*Activity*.
In the records below, begin at the line containing "qëllime të gjurmimit të aplikacioneve dhe" and end at the line containing "A agenda do"; quote every line in that span exactly, including both boundary lines, and no others.

*Input*.
[Start of Attachment]

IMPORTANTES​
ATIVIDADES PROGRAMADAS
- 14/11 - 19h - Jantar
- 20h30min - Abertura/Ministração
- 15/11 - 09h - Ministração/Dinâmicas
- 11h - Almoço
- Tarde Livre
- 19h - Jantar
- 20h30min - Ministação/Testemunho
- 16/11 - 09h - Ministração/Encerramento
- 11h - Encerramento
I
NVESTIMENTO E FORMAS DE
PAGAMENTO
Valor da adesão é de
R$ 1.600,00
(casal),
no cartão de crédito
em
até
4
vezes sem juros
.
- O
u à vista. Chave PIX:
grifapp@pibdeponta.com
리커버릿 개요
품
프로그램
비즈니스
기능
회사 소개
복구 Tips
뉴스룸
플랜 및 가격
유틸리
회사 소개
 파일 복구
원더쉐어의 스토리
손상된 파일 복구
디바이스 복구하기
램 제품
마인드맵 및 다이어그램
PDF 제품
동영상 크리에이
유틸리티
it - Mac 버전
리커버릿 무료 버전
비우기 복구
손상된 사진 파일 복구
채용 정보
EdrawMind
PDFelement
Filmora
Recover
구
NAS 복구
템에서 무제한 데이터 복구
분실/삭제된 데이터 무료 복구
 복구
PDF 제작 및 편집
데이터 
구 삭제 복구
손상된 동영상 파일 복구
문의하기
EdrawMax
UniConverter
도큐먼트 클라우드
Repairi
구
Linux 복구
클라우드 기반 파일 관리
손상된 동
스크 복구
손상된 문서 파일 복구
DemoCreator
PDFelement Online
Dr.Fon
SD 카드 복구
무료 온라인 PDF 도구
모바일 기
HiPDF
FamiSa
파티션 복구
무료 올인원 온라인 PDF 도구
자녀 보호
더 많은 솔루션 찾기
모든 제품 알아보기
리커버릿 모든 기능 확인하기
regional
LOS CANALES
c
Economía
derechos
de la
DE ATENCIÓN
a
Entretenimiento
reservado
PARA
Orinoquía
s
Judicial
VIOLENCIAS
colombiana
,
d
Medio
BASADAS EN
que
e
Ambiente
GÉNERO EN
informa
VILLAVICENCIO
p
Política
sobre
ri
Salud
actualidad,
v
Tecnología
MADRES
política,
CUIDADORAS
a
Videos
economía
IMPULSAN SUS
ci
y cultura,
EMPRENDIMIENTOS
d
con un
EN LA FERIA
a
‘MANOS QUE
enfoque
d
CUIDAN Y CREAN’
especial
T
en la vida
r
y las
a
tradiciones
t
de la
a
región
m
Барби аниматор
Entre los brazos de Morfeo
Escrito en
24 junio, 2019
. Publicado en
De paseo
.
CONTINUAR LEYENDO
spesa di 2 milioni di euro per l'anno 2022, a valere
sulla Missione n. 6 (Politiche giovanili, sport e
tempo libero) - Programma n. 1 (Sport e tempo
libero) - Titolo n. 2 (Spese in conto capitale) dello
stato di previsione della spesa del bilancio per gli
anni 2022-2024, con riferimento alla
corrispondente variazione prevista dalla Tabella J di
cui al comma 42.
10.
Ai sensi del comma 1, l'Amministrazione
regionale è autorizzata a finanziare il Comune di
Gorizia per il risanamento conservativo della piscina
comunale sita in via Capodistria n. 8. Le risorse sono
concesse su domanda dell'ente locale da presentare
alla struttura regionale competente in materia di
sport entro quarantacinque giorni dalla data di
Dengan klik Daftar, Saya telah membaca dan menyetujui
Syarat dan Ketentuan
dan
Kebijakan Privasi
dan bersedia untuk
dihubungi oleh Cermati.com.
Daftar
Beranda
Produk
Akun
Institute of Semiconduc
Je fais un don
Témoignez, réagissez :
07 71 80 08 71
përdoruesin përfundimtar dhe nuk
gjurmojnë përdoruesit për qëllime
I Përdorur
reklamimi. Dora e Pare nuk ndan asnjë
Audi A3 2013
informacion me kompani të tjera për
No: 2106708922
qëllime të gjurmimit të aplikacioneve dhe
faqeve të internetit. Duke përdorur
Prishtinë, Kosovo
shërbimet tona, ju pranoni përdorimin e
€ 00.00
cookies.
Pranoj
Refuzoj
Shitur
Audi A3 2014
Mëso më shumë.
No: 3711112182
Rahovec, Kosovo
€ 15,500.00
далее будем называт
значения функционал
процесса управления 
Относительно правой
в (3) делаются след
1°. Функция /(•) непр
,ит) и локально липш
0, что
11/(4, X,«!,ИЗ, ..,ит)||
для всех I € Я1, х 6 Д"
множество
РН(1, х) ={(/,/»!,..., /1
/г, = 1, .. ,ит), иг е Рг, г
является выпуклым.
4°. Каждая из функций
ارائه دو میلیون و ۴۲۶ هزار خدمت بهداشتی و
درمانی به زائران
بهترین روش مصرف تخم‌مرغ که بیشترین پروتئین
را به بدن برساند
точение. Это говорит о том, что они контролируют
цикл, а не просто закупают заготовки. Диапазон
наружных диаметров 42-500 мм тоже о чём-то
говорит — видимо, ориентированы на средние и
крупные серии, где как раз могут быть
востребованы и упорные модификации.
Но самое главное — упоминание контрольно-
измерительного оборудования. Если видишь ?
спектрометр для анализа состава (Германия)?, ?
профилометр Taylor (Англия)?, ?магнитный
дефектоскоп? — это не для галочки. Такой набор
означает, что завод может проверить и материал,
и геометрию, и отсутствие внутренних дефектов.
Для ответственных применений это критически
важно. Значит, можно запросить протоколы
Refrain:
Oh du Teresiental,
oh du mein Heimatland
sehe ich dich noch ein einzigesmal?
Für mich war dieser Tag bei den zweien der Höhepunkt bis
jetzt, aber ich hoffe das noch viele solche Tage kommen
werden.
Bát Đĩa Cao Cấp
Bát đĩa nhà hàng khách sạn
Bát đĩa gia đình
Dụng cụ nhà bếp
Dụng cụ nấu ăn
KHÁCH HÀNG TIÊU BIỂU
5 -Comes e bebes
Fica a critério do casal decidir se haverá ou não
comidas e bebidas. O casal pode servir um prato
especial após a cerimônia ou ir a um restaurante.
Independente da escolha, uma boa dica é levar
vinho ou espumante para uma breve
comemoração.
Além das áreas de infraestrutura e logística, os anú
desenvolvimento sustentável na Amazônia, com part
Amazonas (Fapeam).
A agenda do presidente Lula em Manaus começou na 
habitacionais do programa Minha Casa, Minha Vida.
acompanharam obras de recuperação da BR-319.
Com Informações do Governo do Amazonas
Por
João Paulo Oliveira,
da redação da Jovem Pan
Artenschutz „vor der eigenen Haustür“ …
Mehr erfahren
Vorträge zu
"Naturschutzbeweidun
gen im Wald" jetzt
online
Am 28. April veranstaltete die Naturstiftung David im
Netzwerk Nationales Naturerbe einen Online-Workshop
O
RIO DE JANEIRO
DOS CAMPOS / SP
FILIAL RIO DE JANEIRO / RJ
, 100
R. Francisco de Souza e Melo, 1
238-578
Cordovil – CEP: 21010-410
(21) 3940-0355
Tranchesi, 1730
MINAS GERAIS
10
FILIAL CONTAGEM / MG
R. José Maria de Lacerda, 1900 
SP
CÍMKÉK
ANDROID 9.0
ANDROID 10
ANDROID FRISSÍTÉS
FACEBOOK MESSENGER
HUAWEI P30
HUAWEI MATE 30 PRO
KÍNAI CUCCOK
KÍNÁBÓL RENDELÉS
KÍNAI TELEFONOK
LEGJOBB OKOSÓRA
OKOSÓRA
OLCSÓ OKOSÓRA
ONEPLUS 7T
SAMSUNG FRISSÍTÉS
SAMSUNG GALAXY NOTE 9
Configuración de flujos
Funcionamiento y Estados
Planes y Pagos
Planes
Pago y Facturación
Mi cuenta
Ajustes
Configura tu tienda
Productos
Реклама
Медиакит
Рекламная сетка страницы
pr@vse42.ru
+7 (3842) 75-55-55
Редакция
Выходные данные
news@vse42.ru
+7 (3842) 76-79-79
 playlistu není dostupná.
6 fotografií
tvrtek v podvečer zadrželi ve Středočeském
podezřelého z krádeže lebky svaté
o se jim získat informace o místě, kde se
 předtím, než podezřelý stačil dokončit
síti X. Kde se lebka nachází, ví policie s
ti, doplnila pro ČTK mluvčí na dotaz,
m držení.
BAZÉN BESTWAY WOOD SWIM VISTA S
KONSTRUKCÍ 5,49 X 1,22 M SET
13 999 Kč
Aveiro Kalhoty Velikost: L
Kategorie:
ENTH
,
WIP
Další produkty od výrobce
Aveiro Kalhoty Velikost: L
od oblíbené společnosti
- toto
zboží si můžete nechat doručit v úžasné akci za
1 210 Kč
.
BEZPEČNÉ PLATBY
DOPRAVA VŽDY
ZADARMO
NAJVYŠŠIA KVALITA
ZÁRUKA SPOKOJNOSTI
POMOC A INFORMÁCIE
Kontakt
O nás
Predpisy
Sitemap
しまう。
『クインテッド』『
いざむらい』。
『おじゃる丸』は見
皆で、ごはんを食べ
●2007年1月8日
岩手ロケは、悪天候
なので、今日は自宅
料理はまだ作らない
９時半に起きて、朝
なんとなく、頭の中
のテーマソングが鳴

[End of Attachment]

*Answer space*.
qëllime të gjurmimit të aplikacioneve dhe
faqeve të internetit. Duke përdorur
Prishtinë, Kosovo
shërbimet tona, ju pranoni përdorimin e
€ 00.00
cookies.
Pranoj
Refuzoj
Shitur
Audi A3 2014
Mëso më shumë.
No: 3711112182
Rahovec, Kosovo
€ 15,500.00
далее будем называт
значения функционал
процесса управления 
Относительно правой
в (3) делаются след
1°. Функция /(•) непр
,ит) и локально липш
0, что
11/(4, X,«!,ИЗ, ..,ит)||
для всех I € Я1, х 6 Д"
множество
РН(1, х) ={(/,/»!,..., /1
/г, = 1, .. ,ит), иг е Рг, г
является выпуклым.
4°. Каждая из функций
ارائه دو میلیون و ۴۲۶ هزار خدمت بهداشتی و
درمانی به زائران
بهترین روش مصرف تخم‌مرغ که بیشترین پروتئین
را به بدن برساند
точение. Это говорит о том, что они контролируют
цикл, а не просто закупают заготовки. Диапазон
наружных диаметров 42-500 мм тоже о чём-то
говорит — видимо, ориентированы на средние и
крупные серии, где как раз могут быть
востребованы и упорные модификации.
Но самое главное — упоминание контрольно-
измерительного оборудования. Если видишь ?
спектрометр для анализа состава (Германия)?, ?
профилометр Taylor (Англия)?, ?магнитный
дефектоскоп? — это не для галочки. Такой набор
означает, что завод может проверить и материал,
и геометрию, и отсутствие внутренних дефектов.
Для ответственных применений это критически
важно. Значит, можно запросить протоколы
Refrain:
Oh du Teresiental,
oh du mein Heimatland
sehe ich dich noch ein einzigesmal?
Für mich war dieser Tag bei den zweien der Höhepunkt bis
jetzt, aber ich hoffe das noch viele solche Tage kommen
werden.
Bát Đĩa Cao Cấp
Bát đĩa nhà hàng khách sạn
Bát đĩa gia đình
Dụng cụ nhà bếp
Dụng cụ nấu ăn
KHÁCH HÀNG TIÊU BIỂU
5 -Comes e bebes
Fica a critério do casal decidir se haverá ou não
comidas e bebidas. O casal pode servir um prato
especial após a cerimônia ou ir a um restaurante.
Independente da escolha, uma boa dica é levar
vinho ou espumante para uma breve
comemoração.
Além das áreas de infraestrutura e logística, os anú
desenvolvimento sustentável na Amazônia, com part
Amazonas (Fapeam).
A agenda do presidente Lula em Manaus começou na 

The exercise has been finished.